We had in opportunity to spend time with Carlos Mario Rodriguez, the Starbucks Director for Global Agronomy. Carlos works on the research and development side helping develop highly disease resistant trees. But just as important for Starbucks, the coffee still needs to maintain a great cup (it tastes really good).
During our day trip, Carlos brought us around the fields and explained the process of creating grafted plants. A hundred years ago, with European grapevines, diseases were decimating the crops So grafting was initiated to graft many of the best tasting European vines onto disease resistant root stock from the United States. Likewise, Starbucks does a lot of grafting with coffee lots. At Hacienda Alsacia, the rows are carefully labeled to indicate the variety of plant. It seemed like the rows of different varieties went on forever.

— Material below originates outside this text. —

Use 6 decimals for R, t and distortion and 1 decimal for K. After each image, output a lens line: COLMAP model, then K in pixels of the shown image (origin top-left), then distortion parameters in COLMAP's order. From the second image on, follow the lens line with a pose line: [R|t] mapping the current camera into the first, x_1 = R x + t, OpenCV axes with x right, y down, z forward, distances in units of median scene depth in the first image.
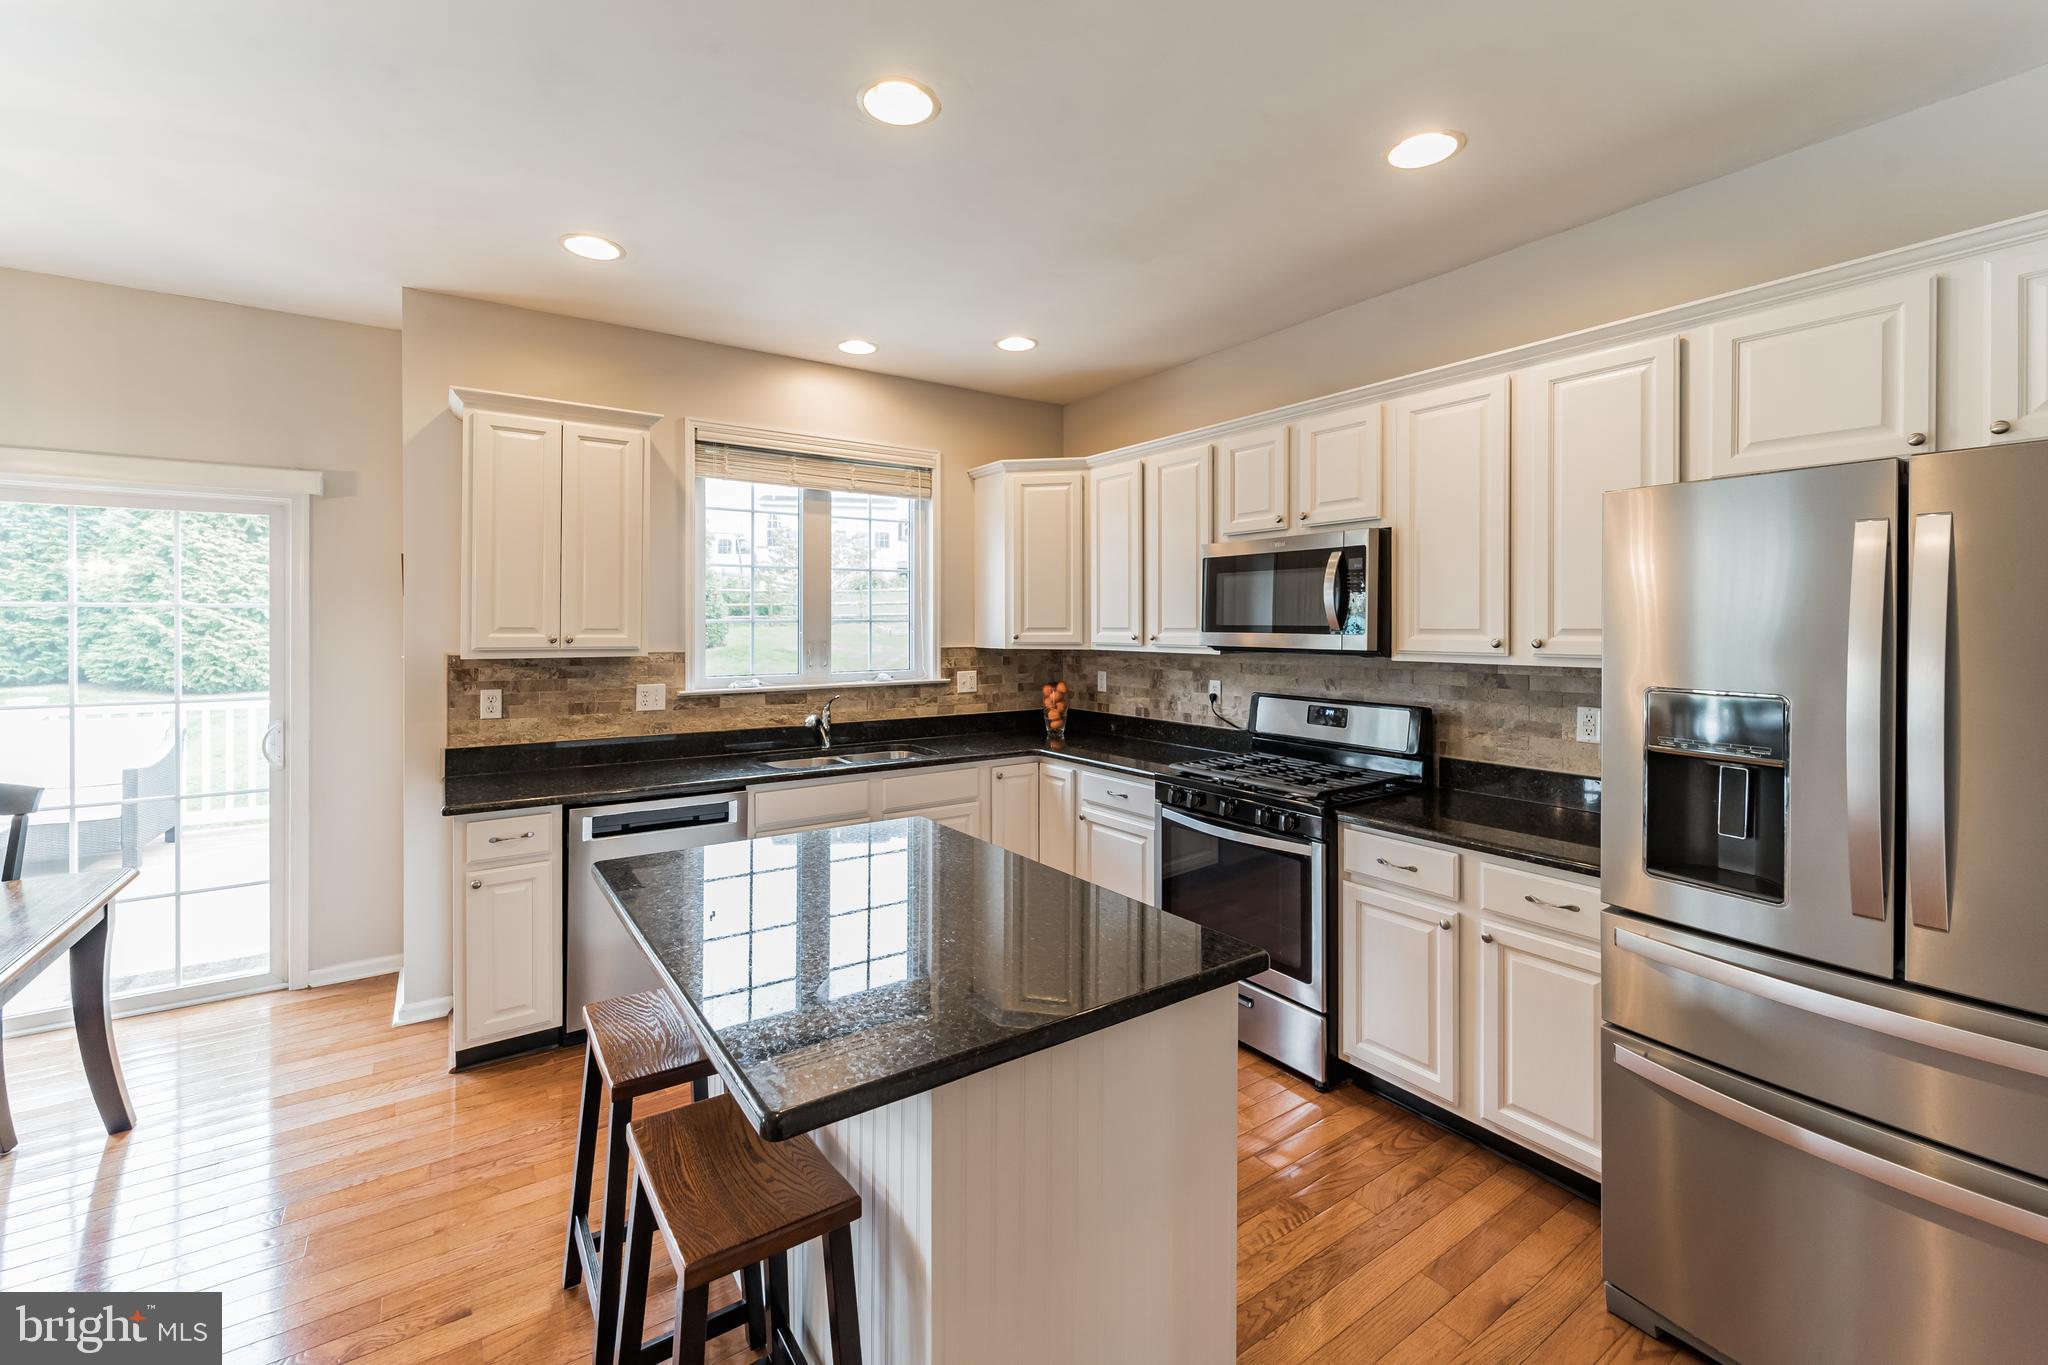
lens RADIAL K [[848.4, 0, 1033.8], [0, 848.4, 629.5], [0, 0, 1]] dist [0.000037, -0.000074]
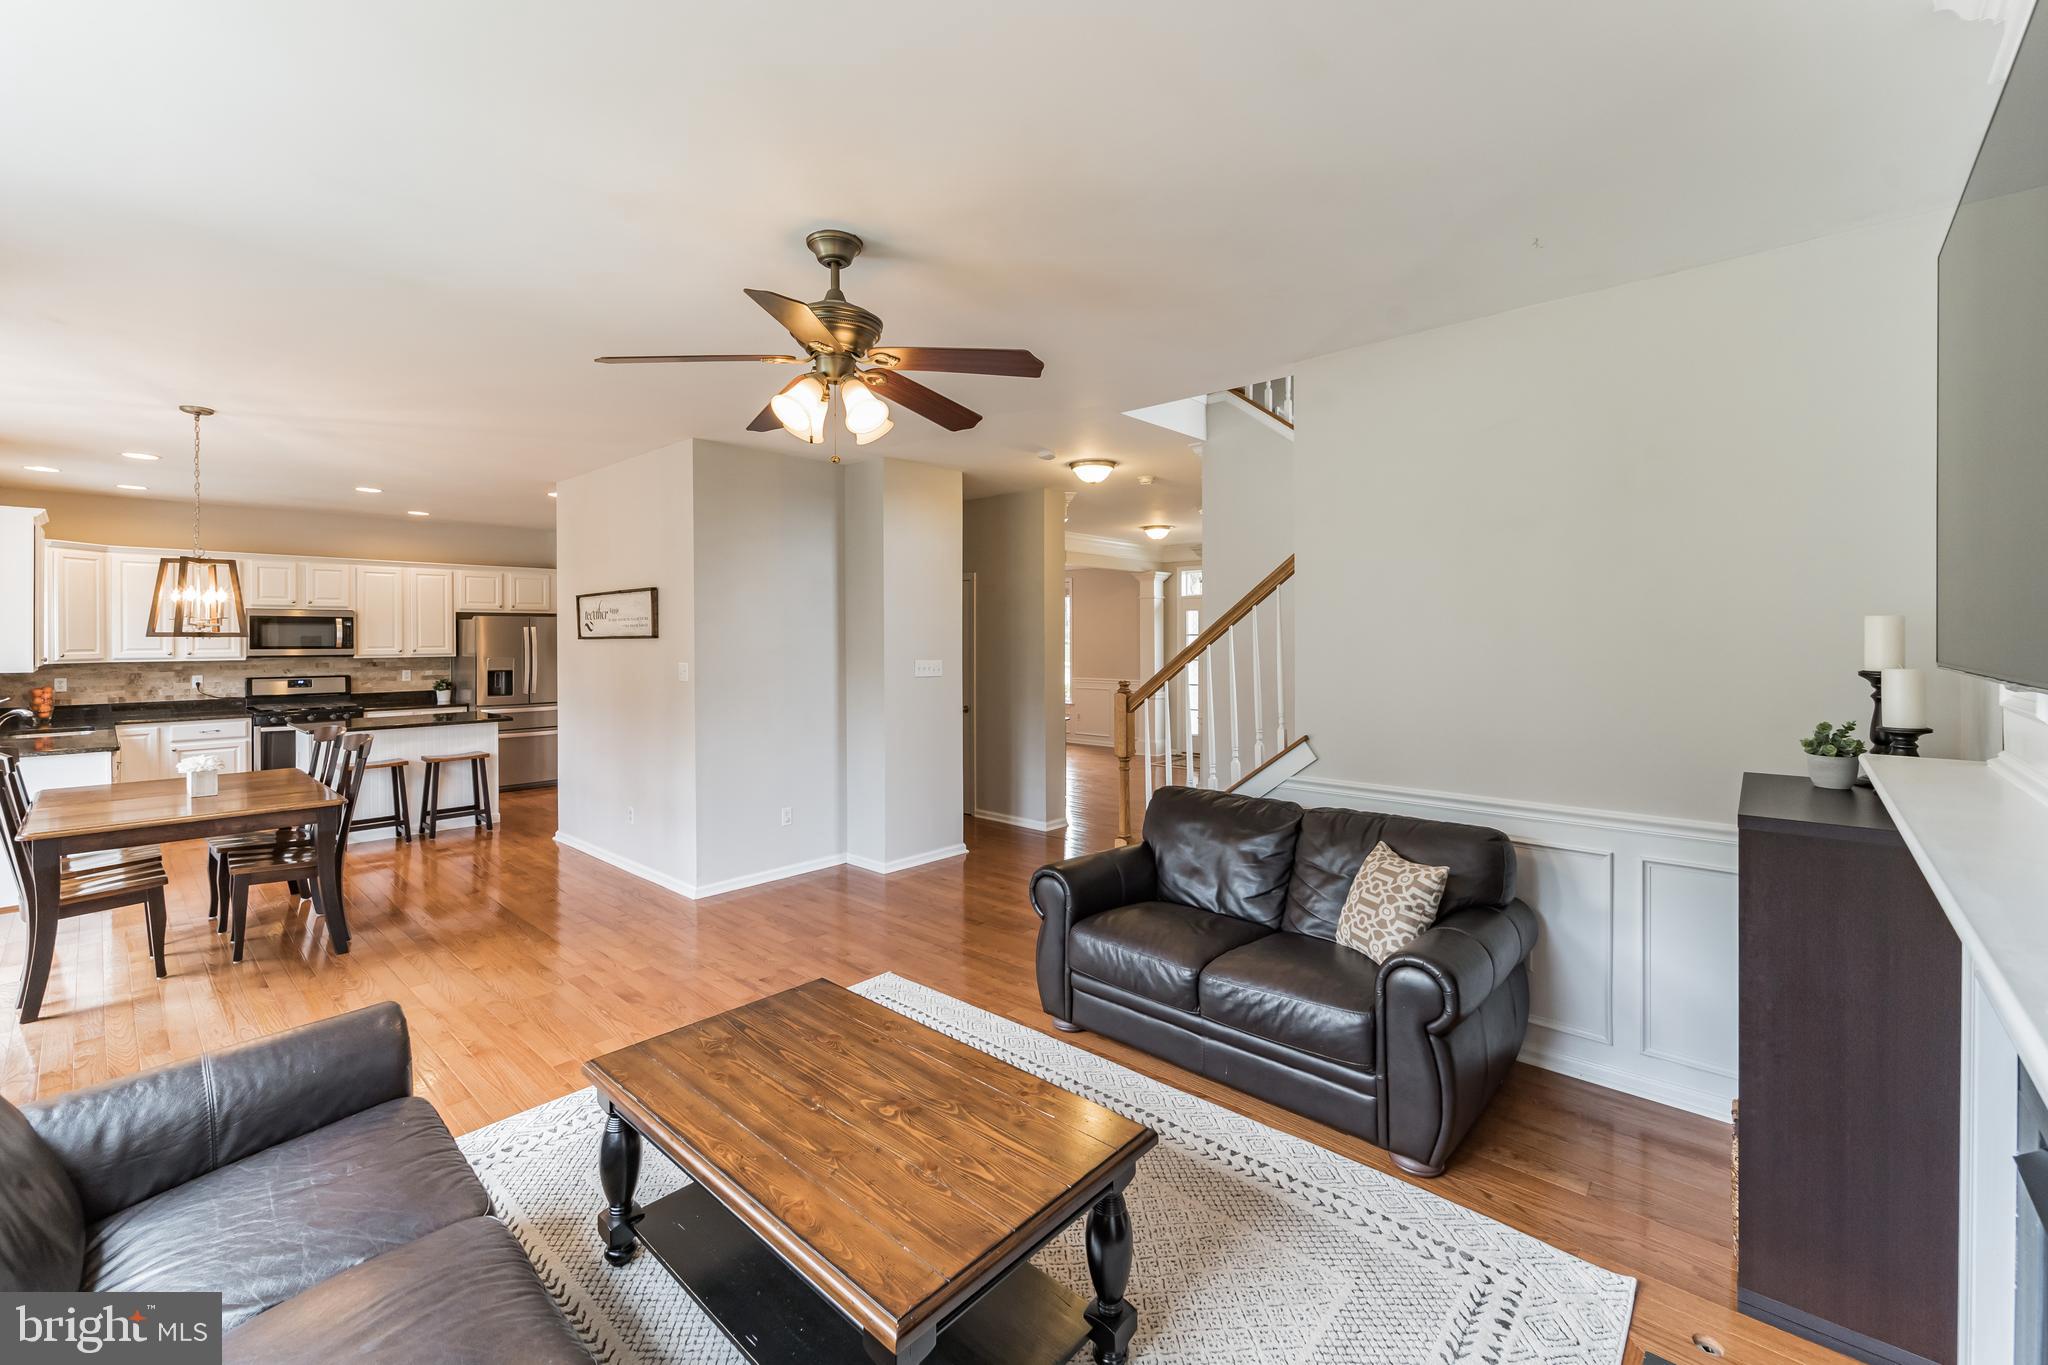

Carlos has been incredibly gracious with his time even after out visit. Any questions we have, he promptly answers. He even provided us with a software tool that Starbucks created in conjunction with The Earthwatch Institute and the Instituto del Café de Costa Rica (ICAFE). The tool helps us determine what nutrients are needed based on yearly soil analysis.
You can even visit in the future, In March 2017, Starbucks announced plans to develop a visitor center at Hacienda Alsacia.